▸ ACTIVITY
Look through the records below for lines containing the string "xChannelSelector", and report how many there are, nothing else.

▸ DATA SUPPLIED
Segment Open

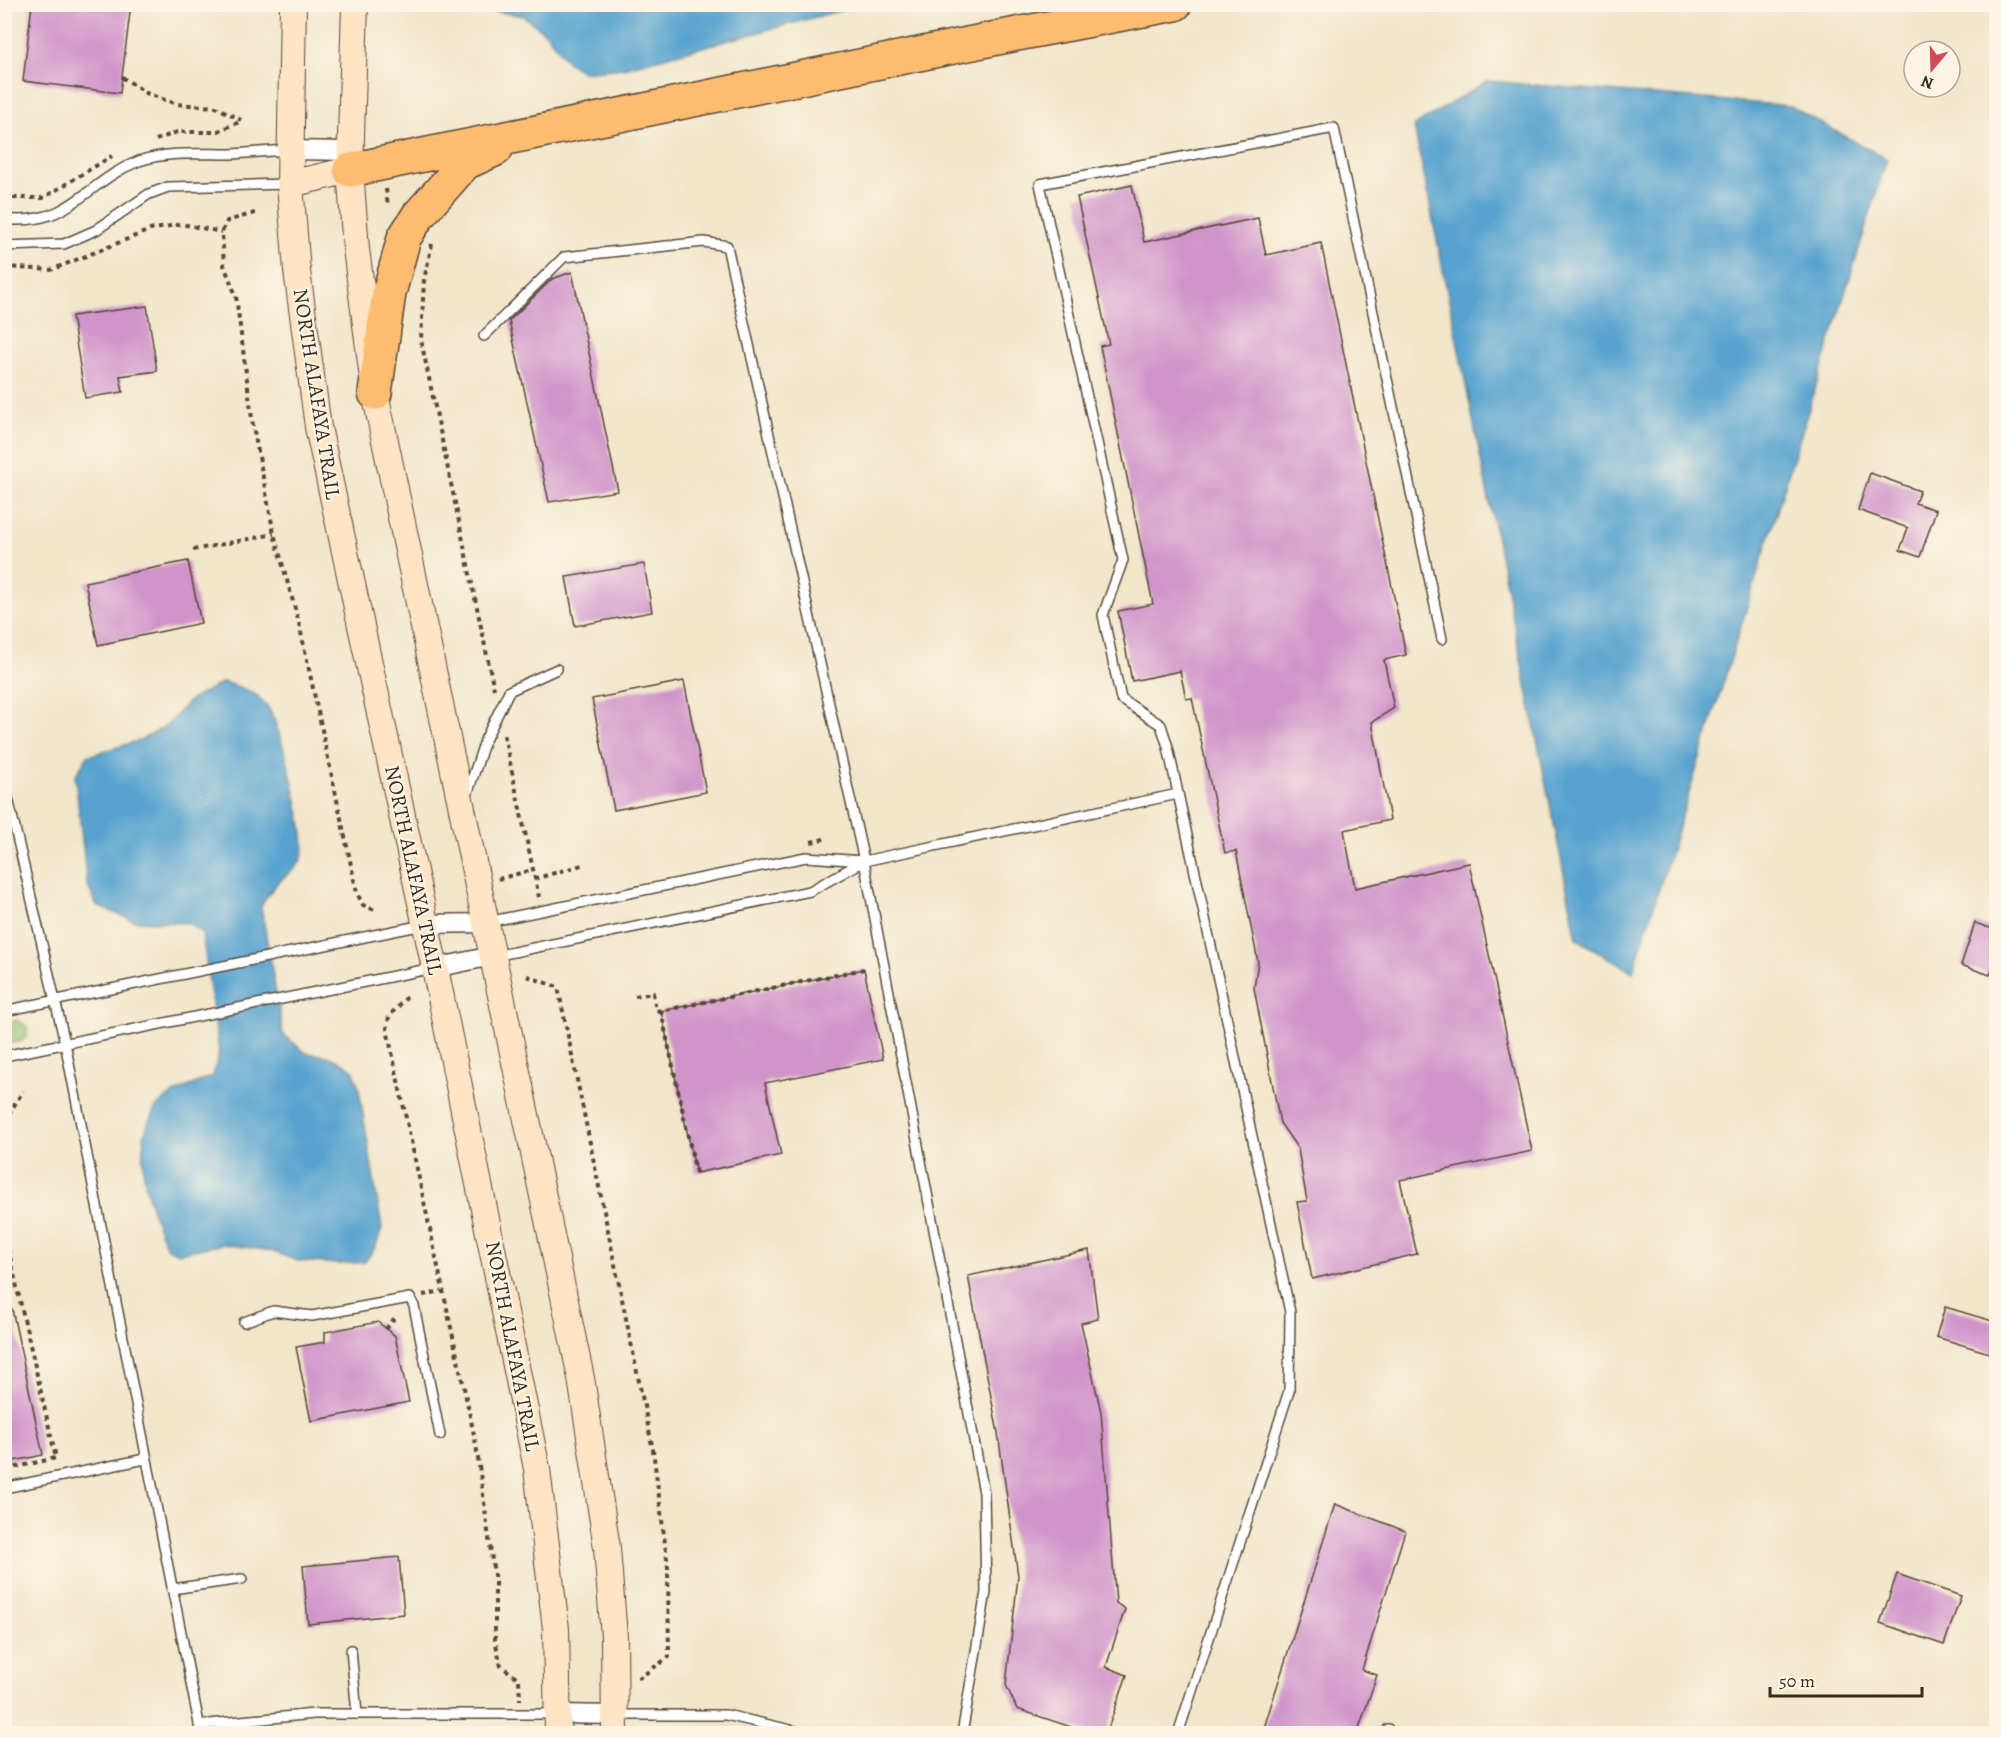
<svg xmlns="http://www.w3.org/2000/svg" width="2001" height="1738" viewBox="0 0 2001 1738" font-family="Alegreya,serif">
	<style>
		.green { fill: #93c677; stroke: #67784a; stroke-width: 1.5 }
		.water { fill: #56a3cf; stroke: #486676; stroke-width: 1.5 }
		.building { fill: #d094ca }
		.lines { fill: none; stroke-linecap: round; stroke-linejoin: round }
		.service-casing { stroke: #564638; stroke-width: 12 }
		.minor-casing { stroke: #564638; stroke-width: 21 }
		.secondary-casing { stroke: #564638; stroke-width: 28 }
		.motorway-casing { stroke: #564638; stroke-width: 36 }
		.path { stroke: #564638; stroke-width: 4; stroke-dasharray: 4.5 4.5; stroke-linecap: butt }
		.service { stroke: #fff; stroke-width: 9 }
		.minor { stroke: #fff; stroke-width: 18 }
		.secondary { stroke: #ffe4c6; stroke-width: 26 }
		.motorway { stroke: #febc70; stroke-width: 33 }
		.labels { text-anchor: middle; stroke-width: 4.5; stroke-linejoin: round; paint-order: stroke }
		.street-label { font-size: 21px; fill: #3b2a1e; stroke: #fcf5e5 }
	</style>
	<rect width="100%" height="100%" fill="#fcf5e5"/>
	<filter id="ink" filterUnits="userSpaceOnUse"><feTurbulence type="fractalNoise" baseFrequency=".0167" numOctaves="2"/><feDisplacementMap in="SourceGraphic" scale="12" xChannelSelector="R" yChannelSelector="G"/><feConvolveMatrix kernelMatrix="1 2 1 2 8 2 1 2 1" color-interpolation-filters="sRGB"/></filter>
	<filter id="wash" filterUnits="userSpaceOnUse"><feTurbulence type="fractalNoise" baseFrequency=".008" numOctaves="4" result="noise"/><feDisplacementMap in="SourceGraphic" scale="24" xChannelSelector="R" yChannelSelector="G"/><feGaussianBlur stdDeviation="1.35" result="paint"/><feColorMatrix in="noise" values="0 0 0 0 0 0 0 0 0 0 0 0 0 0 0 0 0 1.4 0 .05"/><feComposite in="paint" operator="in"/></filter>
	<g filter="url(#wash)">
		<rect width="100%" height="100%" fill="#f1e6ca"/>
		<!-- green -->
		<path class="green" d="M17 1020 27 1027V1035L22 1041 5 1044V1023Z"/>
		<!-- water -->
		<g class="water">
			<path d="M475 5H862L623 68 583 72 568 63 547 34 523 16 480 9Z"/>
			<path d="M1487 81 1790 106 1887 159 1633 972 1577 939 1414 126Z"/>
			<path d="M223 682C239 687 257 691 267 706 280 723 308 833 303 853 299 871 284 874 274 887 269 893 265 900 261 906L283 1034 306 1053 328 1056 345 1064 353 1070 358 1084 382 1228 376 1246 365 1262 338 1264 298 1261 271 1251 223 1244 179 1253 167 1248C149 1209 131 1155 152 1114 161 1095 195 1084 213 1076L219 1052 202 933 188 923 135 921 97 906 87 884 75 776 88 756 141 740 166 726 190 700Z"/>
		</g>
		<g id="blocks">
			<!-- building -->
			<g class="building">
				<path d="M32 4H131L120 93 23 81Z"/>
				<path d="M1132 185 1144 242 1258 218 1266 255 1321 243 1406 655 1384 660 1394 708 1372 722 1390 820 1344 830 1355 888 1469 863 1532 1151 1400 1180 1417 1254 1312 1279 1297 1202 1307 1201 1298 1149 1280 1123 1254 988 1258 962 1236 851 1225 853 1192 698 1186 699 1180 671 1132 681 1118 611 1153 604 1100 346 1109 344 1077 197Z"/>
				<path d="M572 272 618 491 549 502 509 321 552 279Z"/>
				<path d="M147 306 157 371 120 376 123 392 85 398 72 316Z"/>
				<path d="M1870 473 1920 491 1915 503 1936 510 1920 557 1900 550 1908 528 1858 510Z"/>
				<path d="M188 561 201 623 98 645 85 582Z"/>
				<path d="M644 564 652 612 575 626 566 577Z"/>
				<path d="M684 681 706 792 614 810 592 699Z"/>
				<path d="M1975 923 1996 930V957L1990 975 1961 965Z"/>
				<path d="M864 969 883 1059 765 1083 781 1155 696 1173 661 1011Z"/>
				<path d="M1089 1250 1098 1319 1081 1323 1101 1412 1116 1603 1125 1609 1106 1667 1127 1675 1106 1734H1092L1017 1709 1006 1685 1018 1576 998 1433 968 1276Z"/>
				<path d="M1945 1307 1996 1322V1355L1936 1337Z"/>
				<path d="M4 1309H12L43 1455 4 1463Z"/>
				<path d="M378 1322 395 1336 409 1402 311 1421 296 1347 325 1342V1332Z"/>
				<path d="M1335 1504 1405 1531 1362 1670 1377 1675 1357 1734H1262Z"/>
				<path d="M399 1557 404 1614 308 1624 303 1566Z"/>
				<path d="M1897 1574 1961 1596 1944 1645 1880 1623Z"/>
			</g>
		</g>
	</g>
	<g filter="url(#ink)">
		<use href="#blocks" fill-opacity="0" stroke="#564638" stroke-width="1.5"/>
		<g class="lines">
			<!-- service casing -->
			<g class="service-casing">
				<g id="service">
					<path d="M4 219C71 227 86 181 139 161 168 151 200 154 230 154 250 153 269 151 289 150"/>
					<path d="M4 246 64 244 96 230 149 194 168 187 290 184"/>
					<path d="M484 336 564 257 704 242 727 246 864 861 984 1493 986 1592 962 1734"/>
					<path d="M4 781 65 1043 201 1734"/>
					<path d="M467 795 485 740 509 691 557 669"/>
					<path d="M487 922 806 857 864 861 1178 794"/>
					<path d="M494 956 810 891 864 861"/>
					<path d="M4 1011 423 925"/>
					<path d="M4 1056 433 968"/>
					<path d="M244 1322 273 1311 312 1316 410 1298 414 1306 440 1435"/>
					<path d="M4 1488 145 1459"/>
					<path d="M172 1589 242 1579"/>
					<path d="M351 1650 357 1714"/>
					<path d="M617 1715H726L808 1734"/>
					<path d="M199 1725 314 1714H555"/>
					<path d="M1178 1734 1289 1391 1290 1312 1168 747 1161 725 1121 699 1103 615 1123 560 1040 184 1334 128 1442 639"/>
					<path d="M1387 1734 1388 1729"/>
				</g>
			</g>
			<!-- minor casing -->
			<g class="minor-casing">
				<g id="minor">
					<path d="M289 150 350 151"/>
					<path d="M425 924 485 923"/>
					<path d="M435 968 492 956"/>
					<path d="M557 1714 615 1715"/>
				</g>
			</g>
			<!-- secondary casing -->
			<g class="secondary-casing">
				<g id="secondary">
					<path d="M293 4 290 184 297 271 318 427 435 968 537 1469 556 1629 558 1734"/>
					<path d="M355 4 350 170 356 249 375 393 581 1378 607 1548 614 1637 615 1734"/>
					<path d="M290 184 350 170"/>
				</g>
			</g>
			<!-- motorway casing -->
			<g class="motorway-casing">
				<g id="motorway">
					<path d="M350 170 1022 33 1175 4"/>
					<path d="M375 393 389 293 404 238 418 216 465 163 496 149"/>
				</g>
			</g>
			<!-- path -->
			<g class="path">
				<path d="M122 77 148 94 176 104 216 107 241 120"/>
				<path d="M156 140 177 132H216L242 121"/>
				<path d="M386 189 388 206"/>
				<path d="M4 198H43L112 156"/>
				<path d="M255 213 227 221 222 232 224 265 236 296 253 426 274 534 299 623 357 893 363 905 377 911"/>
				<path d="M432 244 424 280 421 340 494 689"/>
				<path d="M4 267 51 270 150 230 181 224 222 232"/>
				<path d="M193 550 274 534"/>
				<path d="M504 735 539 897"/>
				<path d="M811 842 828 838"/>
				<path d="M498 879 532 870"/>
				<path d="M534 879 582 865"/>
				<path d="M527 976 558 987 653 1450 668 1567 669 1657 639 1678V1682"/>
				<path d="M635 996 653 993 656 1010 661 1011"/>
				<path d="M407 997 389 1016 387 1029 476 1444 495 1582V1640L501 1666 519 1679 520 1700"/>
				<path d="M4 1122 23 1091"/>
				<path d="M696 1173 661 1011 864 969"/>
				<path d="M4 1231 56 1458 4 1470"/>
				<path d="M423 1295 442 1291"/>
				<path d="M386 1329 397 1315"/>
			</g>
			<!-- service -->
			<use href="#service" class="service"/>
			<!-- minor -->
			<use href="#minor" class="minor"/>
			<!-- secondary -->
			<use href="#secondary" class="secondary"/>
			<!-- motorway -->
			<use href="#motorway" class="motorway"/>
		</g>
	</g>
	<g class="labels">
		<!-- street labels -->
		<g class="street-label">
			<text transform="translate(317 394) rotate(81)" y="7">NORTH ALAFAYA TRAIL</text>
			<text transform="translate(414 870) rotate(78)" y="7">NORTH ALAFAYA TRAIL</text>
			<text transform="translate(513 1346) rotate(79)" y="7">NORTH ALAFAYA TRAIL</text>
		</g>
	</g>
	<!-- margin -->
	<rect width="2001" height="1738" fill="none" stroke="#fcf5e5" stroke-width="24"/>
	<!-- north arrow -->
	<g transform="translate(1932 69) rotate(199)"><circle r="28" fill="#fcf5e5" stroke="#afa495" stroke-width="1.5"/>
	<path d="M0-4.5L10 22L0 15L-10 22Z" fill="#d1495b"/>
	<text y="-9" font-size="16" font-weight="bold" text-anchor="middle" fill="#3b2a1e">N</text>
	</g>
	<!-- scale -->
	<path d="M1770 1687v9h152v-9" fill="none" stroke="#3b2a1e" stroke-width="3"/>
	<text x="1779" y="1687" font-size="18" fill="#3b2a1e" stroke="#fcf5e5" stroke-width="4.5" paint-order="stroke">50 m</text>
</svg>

Segment Closed

▸ REPLY
2